• _Task instructions_: From the data below, repeat exactly the lines from the line with "M335,823h17v14h-17z" to the line with "M275,854h23v14h-23z", both included.

• _Record set_:
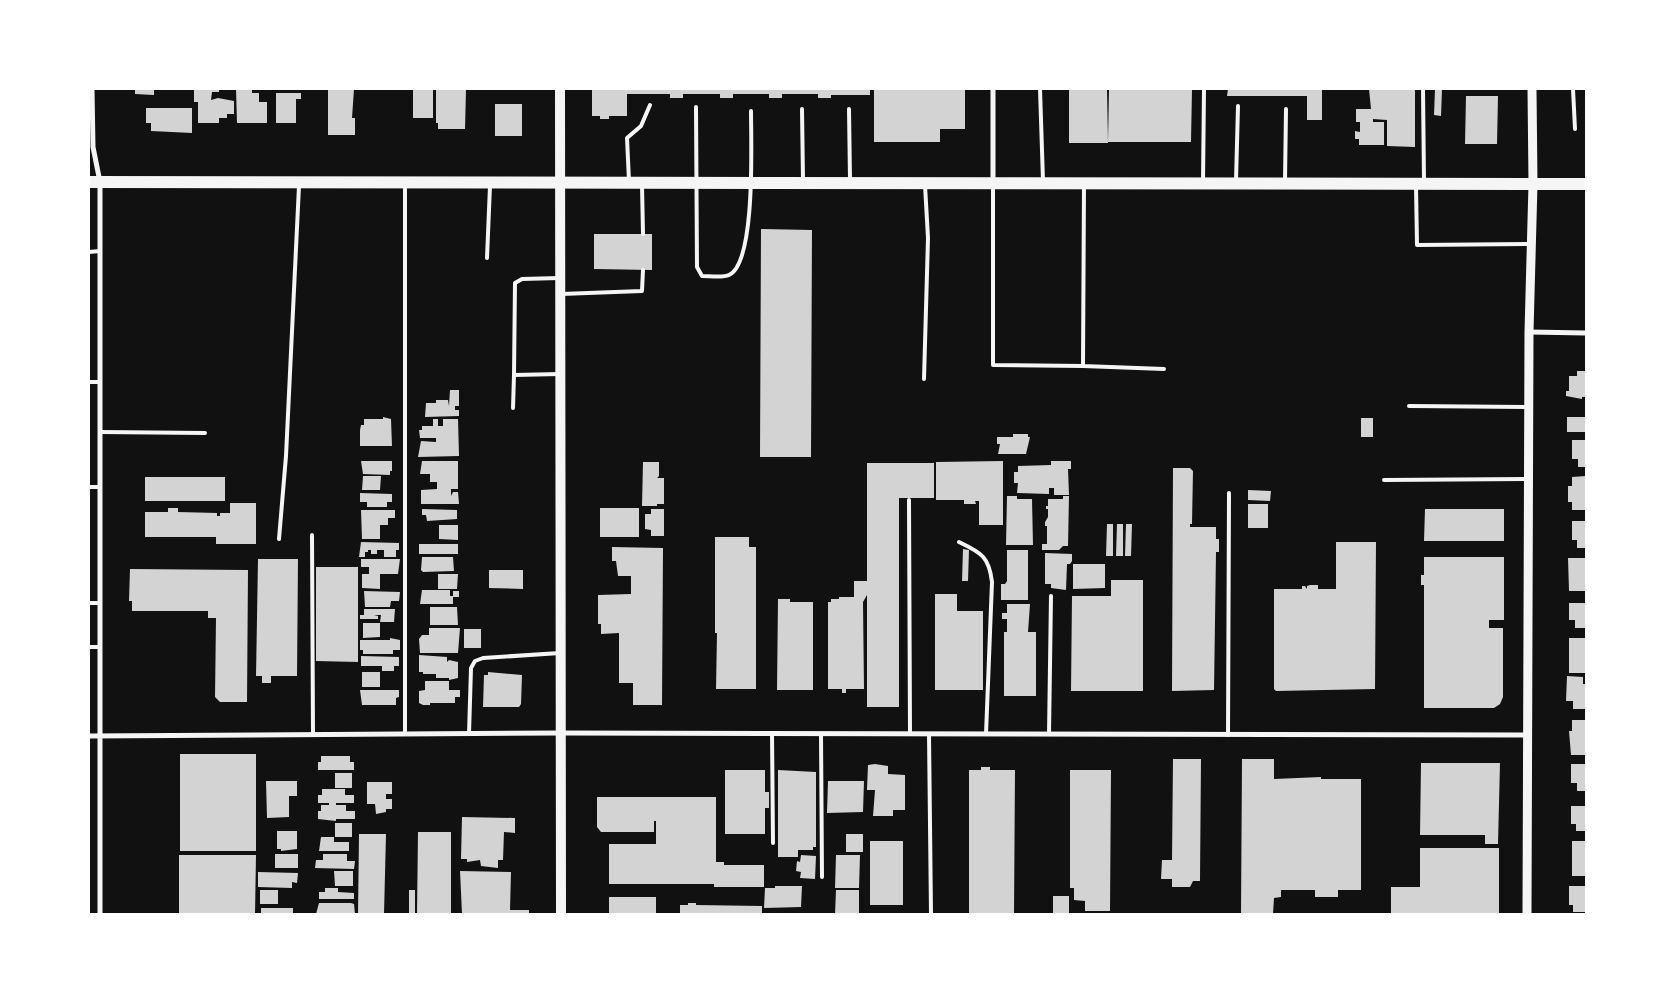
<svg xmlns="http://www.w3.org/2000/svg" width="1675" height="1003" viewBox="0 0 1675 1003" font-family="Lato,sans-serif">
  <style>
    .building { fill: #d3d3d3 }
    .lines { fill: none; stroke-linecap: round; stroke-linejoin: round }
    .service { stroke: #f5f5f5; stroke-width: 4 }
    .minor { stroke: #f5f5f5; stroke-width: 5 }
    .tertiary { stroke: #f5f5f5; stroke-width: 9 }
    .secondary { stroke: #f5f5f5; stroke-width: 10 }
    .primary { stroke: #f5f5f5; stroke-width: 12 }
  </style>
  <rect width="100%" height="100%" fill="#111"/>
  <path class="building" d="M135,89h19v6l-19,-1z
    M194,89h25v3h-7l-1,8 7,-2 16,3v13h-7v4h-8v5h-21v-21h-4z
    M236,89h16v4h7v9h8v21h-30z
    M328,89h26l-2,29h3v17h-27z
    M413,89h20v29h-20z
    M451,89l15,1 -1,39h-27v-6h-2v-33z
    M592,89h278v6h-39v3h-13v-4h-36v4h-13v-4h-36v4h-13v-4h-37v4h-13v-4h-43v22h-18v3h-9v-3h-8z
    M874,89h91v40h-25v13h-66z
    M1069,89h38l1,54h-39z
    M1109,89h83l-1,53h-83z
    M1228,89h94v31h-15v-24h-80z
    M1369,89h46v58l-28,-1v-26l-14,-1v3h11v23h-25v-6h-4v-8l5,1v-10h-4v-13h15z
    M1435,89h7l-1,27 -7,-1z
    M276,93h25v6h-5v24h-20z
    M1466,96h32l-1,48h-32z
    M495,104h27v32h-27z
    M146,108h46v25l-41,-2v-8h-5z
    M761,229l51,1 -1,227h-51z
    M594,234h58v36l-58,-1z
    M1577,371h9v26h-4v2l-16,-3v-5h3v-15h8z
    M450,390h9v16h-4v4h4v6l-34,1 1,-14h10v-3h12l1,6z
    M383,417l8,2 1,27h-32v-16l1,-5h3v-6h19z
    M1567,417h18v15h-18z
    M1361,418h12v19h-12z
    M433,419h5v7h5v-7h15l1,37 -41,1 3,-16 15,1v-4h-16l-1,-8h3v-4h11z
    M1013,434h15v3h2l-4,17h-28l2,-10h-3v-7h16z
    M1572,440h14v27h-8v-8h-6z
    M361,461h31v10h-2v4l-27,-1z
    M422,461h36v28h-7v7l2,-4h5l1,12h-38v-14l16,-1v-7h-7v-8h-10z
    M1003,461v64h-24v-24h-4l1,3h-12v-4h-28v-38z
    M1051,461h20v8h-3l1,26h-15v-7h-5v6l-32,-1 1,-10h-4v-11h4v-6l33,-1z
    M643,462h16v14l-2,2h7v26h-7v2h-15z
    M867,463h67v35h-35v209h-32v-112l-4,7 1,87h-18v4h-4v-4h-14v-87h3v-3h8v-2h15v-16h13z
    M1173,468h17l3,3 -1,53h-2v3h26v12h3v13h-3l-2,138 -42,1z
    M363,476h18l-1,14h-18z
    M1586,476v34h-14v-8h-4v-16h4v-9z
    M145,477h80v24h-80z
    M1248,490l23,1 -1,10 -22,-1z
    M360,493l32,1v8h-5v5h-20v-5h-7z
    M1007,496h10v3h15l1,46h-27z
    M1063,496h6l-1,50h-5l-4,4h-17v-6h5v-18h-2v-4l3,-5v-8h-2v-3h2v-7h15z
    M230,503h26v41h-40v-7h-71v-25h23v-4h10v4l39,1v3h3v-3h10z
    M1248,504h20v24h-20z
    M600,508h39v29h-39z
    M422,509l35,1v9l-30,2 -1,-6h-4z
    M651,509h13v27h-13v-6l-6,-1v-15h6z
    M1425,509h79v32h-80z
    M361,510h34v8h-7v7h-8v14h-18z
    M1572,521h14v27h-9v-8h-5z
    M1107,524h6v32h-7z
    M1117,524h6v32h-7z
    M1126,524h6l-1,32h-6z
    M439,525h19v15l-19,-1z
    M715,537h34v10h7v142h-40l1,-56h-2z
    M361,542l38,1v7h-3v7h-12v-7h-7v4h-6v-4h-3v2h-3v5h-6z
    M1336,542h40l-1,147 -99,2 -2,-2v-100h28v-3h3l2,3v-3l3,-1h8v4h18z
    M419,544h39v10h-39z
    M612,547l51,1 -1,157h-29v-22h-14v-50l-18,1v-10h-3v-29l33,-1v-18h-13l-2,-15h-4z
    M963,549l6,1 -1,31h-6z
    M1007,550h21v50h-27v-16h4l2,-3z
    M1045,553l27,1v7l-2,3h-3l-1,26 -15,-2v-4h-6z
    M422,557h31l1,14 -31,1 -2,-2z
    M1424,557h80v63h-15v8h14v69l-3,7 -6,4h-70v-123h-3v-10h3z
    M1568,558h18v33h-17z
    M258,559h40l-1,117h-26v7h-9v-7h-6z
    M361,559h39l-2,15h-18v15l-18,-1v-14h7v-7h-8z
    M1073,564h32v24l-32,1z
    M316,567h42v95l-42,-1z
    M130,569l118,1 -1,132h-27l-5,-5 1,-79h-8v-7h-76v-10h-3z
    M489,570h34v19l-34,-1z
    M438,574h20l-1,15h-19z
    M1111,580h32v111h-72l1,-95h39z
    M422,590h28v6h3v-5h6v6h-6v7h-33z
    M364,591l36,1 -1,9h-8l-1,6h-25z
    M935,594h22v17h26v79h-48z
    M778,599h12v3h23v88h-36z
    M1569,603h17v25h-11v-8h-6z
    M1007,604h23l-2,28h8v64h-32v-64h3v-13h-5v-6h5z
    M430,607h27l1,18h-28z
    M364,609h31l-1,13h-14l1,-7h-7l4,1v3h-18v-4h4z
    M363,623h17v14l-17,1z
    M429,628h31l-2,25h-38l-1,-14 3,-4h7z
    M464,629h17v19h-17z
    M390,638l10,2v10h-7v4h-30v-4h-3v-10h30z
    M1569,638h17v35h-17z
    M419,655l28,2v5l2,-2 9,2v16l-9,2v-2h-13v-4h-13v-2h-4z
    M361,656l38,1v9h-5v5h-12v-5h-21z
    M362,672h18v15h-18z
    M488,672l34,3 -1,29 -2,3h-36l1,-32h4z
    M1567,676l16,1v7h3v25h-13v-8h-7z
    M425,681h24v9h11v7h-5v6h-25v2h-7l-4,-2v-12l6,-1z
    M360,690h39v7l-3,1v7h-34z
    M1572,720h14v35h-15l-2,-24h3z
    M180,754h76v97h-76z
    M321,756h29v6h4v8h-36v-8h3z
    M1173,759h28l-1,122h-7l-3,6h-18v-8h-11l1,-19h10z
    M1242,759h32v20l47,-2v2h40v111h-23v7h-23v-7h-34v7l-7,1 -1,16h-32z
    M1421,763h79l-2,81h-13v-9h-65z
    M875,764l13,2v8l17,1v35h-12v6h-20l2,-26h-8l1,-25z
    M1571,764h15v27h-9v-8h-6z
    M981,767h9v3h25l-1,144h-45v-144h12z
    M725,770h40v22h4v16h-4v26h-40z
    M778,770l38,2v75h-3v3h-15v7h-20z
    M1070,770h41l-1,141h-25v-10l-11,-1v-12h-4z
    M335,773h17v15h-17z
    M266,781h31v15h-8v21l-22,1z
    M828,781h36l-1,31 -36,1z
    M367,782h25v12h-6v5h6v10h-6v3l-10,2 -1,-10h-8z
    M322,789h23v6h9v8h-18v2h10v6h9v8h-19v2l-18,-2v-8h3v-6h8v-2h-11v-8h4z
    M597,797h119v65h8v3h40v22h-50v-3h-105v-40h47v-23h-2v11h-53l-4,-5z
    M1571,806h15v25h-10v-7h-5z
    M462,817l53,1v15l-11,-1 -1,28h-5v8l-17,-2 -1,-6 -13,2v-3h-6z
    M335,823h17v14h-17z
    M277,831h20v18l-16,2v-2h-4z
    M418,832h33v82h-34z
    M359,834h27l-2,80h-26z
    M846,834h17v18h-17z
    M321,837h13v5h15v9h-30z
    M870,841h33v64h-33z
    M1572,841h14v35h-14z
    M1420,848h79v66h-108v-27h29z
    M275,854h23v14h-23z
    M323,854h24v7h8l-1,8 -39,-1 1,-8h7z
    M179,855h77l-1,59h-76z
    M801,855l15,1 -1,23 -15,-1 1,-6 -5,-1 1,-10 3,1z
    M836,855h24l-1,33h-24z
    M334,871h19v15h-18z
    M460,871l51,1 -1,38h19v4h-67z
    M258,872l40,1 -1,10 -5,-1v6l-34,-1z
    M775,886h27l-1,21 -37,1 1,-20h10z
    M1569,886h17v26h-13v-7h-4z
    M325,888h13v4l16,1v6h-35v-7h6z
    M260,890h18v14h-18z
    M409,890h6v24h-6z
    M836,890h23v24h-24z
    M1053,896h16v18h-16z
    M609,897h47v17h-47z
    M319,903h32l3,1 1,10h-39z
    M688,903h8v2l66,1v8h-82v-9h8z
    M261,908h32v6h-32z"/>
  <g class="lines">
    <path class="service" d="M1040,89l3,92
      M1423,89l1,93
      M1573,89l2,40
      M696,107l1,160 5,9c8,0 21,2 27,-1 27,-12 22,-134 22,-164
      M802,109l1,71
      M849,109l1,71
      M629,181l-2,-43 14,-12 9,-21
      M1236,181l2,-75
      M1285,181l1,-72
      M1203,182l1,-93
      M405,184v550
      M642,185l1,49
      M993,186v179l90,1 1,-181
      M1416,186l1,59 114,-1
      M89,252l11,-1
      M487,258l3,-72
      M559,278l-37,1 -7,4 -1,92 46,-1
      M561,294l81,-3 1,-21
      M1083,366l81,3
      M924,379l4,-141 -3,-53
      M89,382h11
      M1409,406l118,1
      M513,408l1,-33
      M100,432l105,1
      M1384,480l143,-1
      M89,487h11
      M909,500l1,234
      M312,535l1,200
      M279,539l7,-83 13,-270
      M959,542c23,11 30,15 33,40l-6,152
      M89,603h11
      M89,647h11
      M772,733l1,110
      M469,734l2,-66 4,-7 8,-3 77,-5
      M821,734l1,143
      M929,734l2,180
      M1049,734l2,-138
      M1228,735l1,-242"/>
    <path class="minor" d="M92,89l1,58 7,35v732
      M993,89v94
      M1529,332l57,1
      M89,736l472,-3 967,2"/>
    <path class="tertiary" d="M1527,914l2,-582 4,-148 -1,-95"/>
    <path class="secondary" d="M560,89l1,825"/>
    <path class="primary" d="M89,182l1497,2"/>
  </g>
  <rect width="1675" height="1003" fill="none" stroke="#ffffff" stroke-width="180"/>
</svg>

• _Response area_:
    M335,823h17v14h-17z
    M277,831h20v18l-16,2v-2h-4z
    M418,832h33v82h-34z
    M359,834h27l-2,80h-26z
    M846,834h17v18h-17z
    M321,837h13v5h15v9h-30z
    M870,841h33v64h-33z
    M1572,841h14v35h-14z
    M1420,848h79v66h-108v-27h29z
    M275,854h23v14h-23z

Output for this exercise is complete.